Traditionally, the cold process method was the most common glycerin soap making technique used. Due to the vapors created during this process, as well as with the hot process method, most people nowadays prefer the melt and pour option. This method is deemed to be the easiest and least time-consuming.
Using the cold process of glycerin soap making, a lye solution known as the base is created using dry lye and water. Generally, three ounces of water is required for each ounce of lye. Too much water often results in softer soap while too little can make it become too dry and caustic. Oil or fat is then prepared by melting the recommended amount and becomes the acid. Once each solution has cooled to a specific temperature, the base and acid are combined.

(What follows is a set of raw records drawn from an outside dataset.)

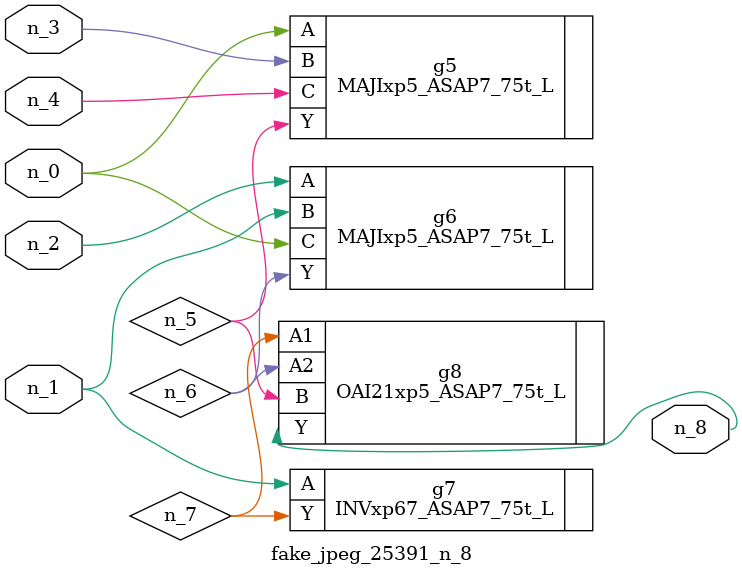
<source format=v>
module fake_jpeg_25391_n_8 (n_3, n_2, n_1, n_0, n_4, n_8);

input n_3;
input n_2;
input n_1;
input n_0;
input n_4;

output n_8;

wire n_6;
wire n_5;
wire n_7;

MAJIxp5_ASAP7_75t_L g5 ( 
.A(n_0),
.B(n_3),
.C(n_4),
.Y(n_5)
);

MAJIxp5_ASAP7_75t_L g6 ( 
.A(n_2),
.B(n_1),
.C(n_0),
.Y(n_6)
);

INVxp67_ASAP7_75t_L g7 ( 
.A(n_1),
.Y(n_7)
);

OAI21xp5_ASAP7_75t_L g8 ( 
.A1(n_7),
.A2(n_6),
.B(n_5),
.Y(n_8)
);


endmodule
</source>
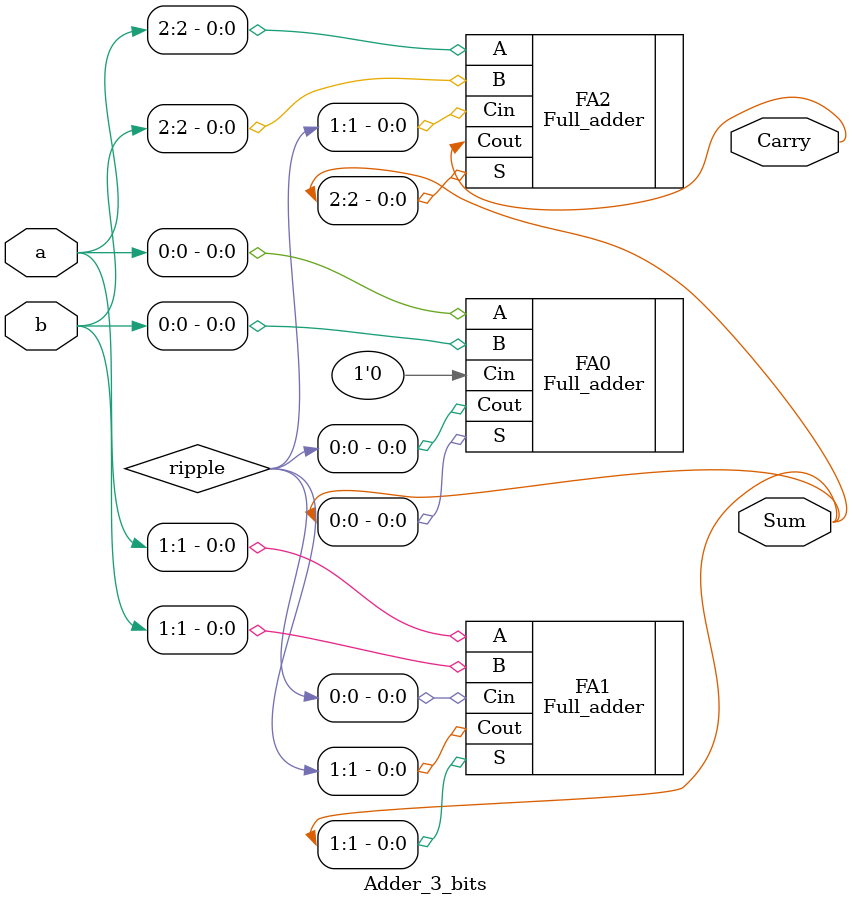
<source format=v>
module Adder_3_bits (
	input [2:0] a, b,
	output [2:0] Sum,
	output Carry);
	
// Ripple bus
wire [1:0] ripple;

Full_adder FA0 (
	.A(a[0]),
	.B(b[0]),
	.Cin(1'b0),
	.S(Sum[0]),
	.Cout(ripple[0]));
	
Full_adder FA1 (
	.A(a[1]),
	.B(b[1]),
	.Cin(ripple[0]),
	.S(Sum[1]),
	.Cout(ripple[1]));
	
Full_adder FA2 (
	.A(a[2]),
	.B(b[2]),
	.Cin(ripple[1]),
	.S(Sum[2]),
	.Cout(Carry));
	
endmodule

</source>
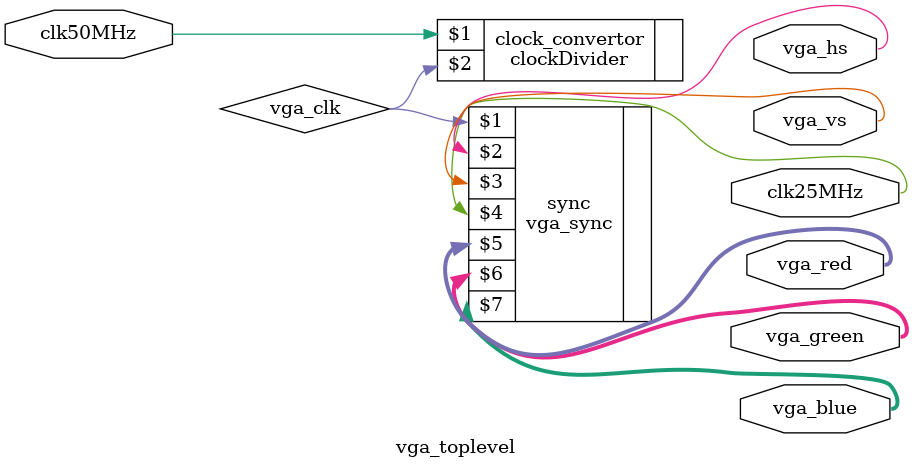
<source format=sv>
module vga_toplevel
	(
		input logic clk50MHz,
		output logic clk25MHz, 
		output logic vga_hs,
		output logic vga_vs,
		output logic [7:0] vga_red,
		output logic [7:0] vga_green,
		output logic [7:0] vga_blue
	);
	
	logic vga_clk;
	
	clockDivider clock_convertor(clk50MHz, vga_clk);
	
	vga_sync sync(vga_clk, vga_hs, vga_vs, clk25MHz, vga_red, vga_green, vga_blue);
	
endmodule
</source>
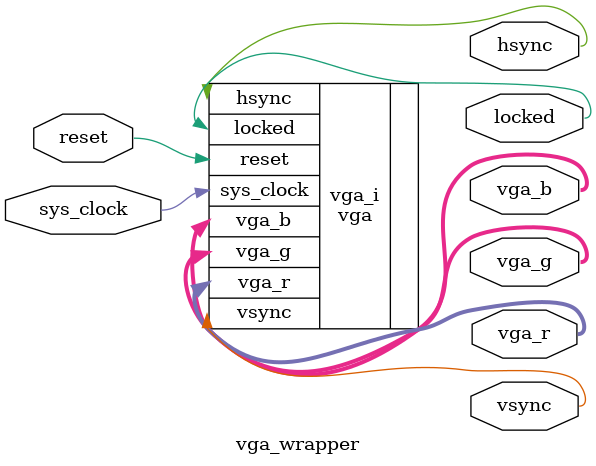
<source format=v>
`timescale 1 ps / 1 ps

module vga_wrapper
   (hsync,
    locked,
    reset,
    sys_clock,
    vga_b,
    vga_g,
    vga_r,
    vsync);
  output hsync;
  output locked;
  input reset;
  input sys_clock;
  output [3:0]vga_b;
  output [3:0]vga_g;
  output [3:0]vga_r;
  output vsync;

  wire hsync;
  wire locked;
  wire reset;
  wire sys_clock;
  wire [3:0]vga_b;
  wire [3:0]vga_g;
  wire [3:0]vga_r;
  wire vsync;

  vga vga_i
       (.hsync(hsync),
        .locked(locked),
        .reset(reset),
        .sys_clock(sys_clock),
        .vga_b(vga_b),
        .vga_g(vga_g),
        .vga_r(vga_r),
        .vsync(vsync));
endmodule

</source>
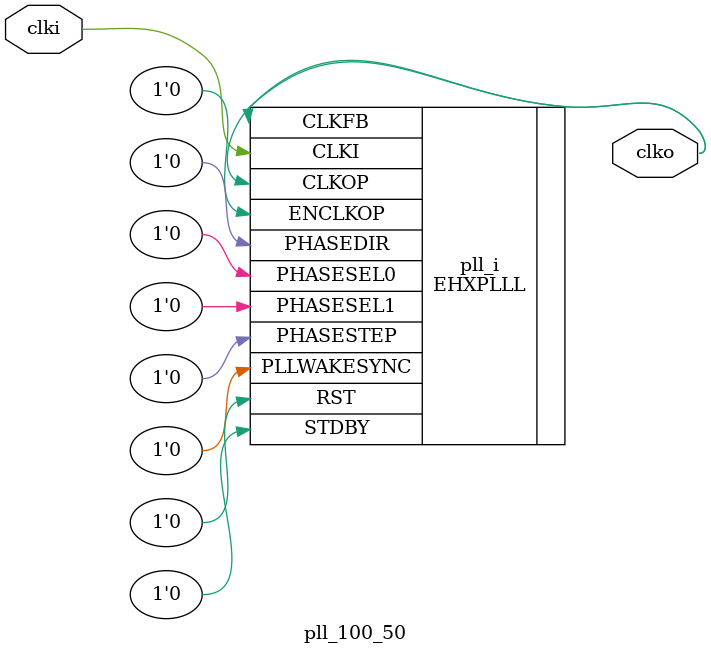
<source format=v>
module pll_100_50(input clki, output clko);
    (* ICP_CURRENT="12" *) (* LPF_RESISTOR="8" *) (* MFG_ENABLE_FILTEROPAMP="1" *) (* MFG_GMCREF_SEL="2" *)
    EHXPLLL #(
        .PLLRST_ENA("DISABLED"),
        .INTFB_WAKE("DISABLED"),
        .STDBY_ENABLE("DISABLED"),
        .DPHASE_SOURCE("DISABLED"),
        .CLKOP_FPHASE(0),
        .CLKOP_CPHASE(11),
        .OUTDIVIDER_MUXA("DIVA"),
        .CLKOP_ENABLE("ENABLED"),
        .CLKOP_DIV(12),
        .CLKFB_DIV(1),
        .CLKI_DIV(2),
        .FEEDBK_PATH("CLKOP")
    ) pll_i (
        .CLKI(clki),
        .CLKFB(clko),
        .CLKOP(clko),
        .RST(1'b0),
        .STDBY(1'b0),
        .PHASESEL0(1'b0),
        .PHASESEL1(1'b0),
        .PHASEDIR(1'b0),
        .PHASESTEP(1'b0),
        .PLLWAKESYNC(1'b0),
        .ENCLKOP(1'b0),
    );
endmodule

</source>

When added together, the base and acid produce a saponification reaction, which results in the glycerin soap formation. The hot process of glycerin soap making is similar but the mixture is performed in layers that are heated and reheated several times. The bottom layer consists of the base; the next layer includes the acid, and bubbles or foam make up the top layer. It is then cooled until the bubbles are gone and reheated again. This process is repeated until the layers become one with a Vaseline-like consistency.
For the melt and pour method of glycerin soap making, large blocks of glycerin base are used. These can be obtained through craft stores or candle-supply companies. The clear soap base is then melted down. Rebatching is similar to the melt and pour. This method simply involves the melting and reusing of leftover soap bars.
Once the product has been melted, regardless of the method used, fragrance and color can be added. In addition to scented essential oils and coloring, other substances can be used for glycerin soap making. For instance, castor oil is sometimes added for additional lathering. Shea or cocoa butter can provide additional moisturizing. Oatmeal or sugar can be added for exfoliating.
After the glycerin mixture is complete, it is poured into molds that have been sprayed with rubbing alcohol. These are then allowed to cool until hardened, at which time the glycerin soap is ready to use. While the best method depends on the individual, the melt and pour technique seems to be the most popular. However, for even more simplicity, glycerin soap making kits are available.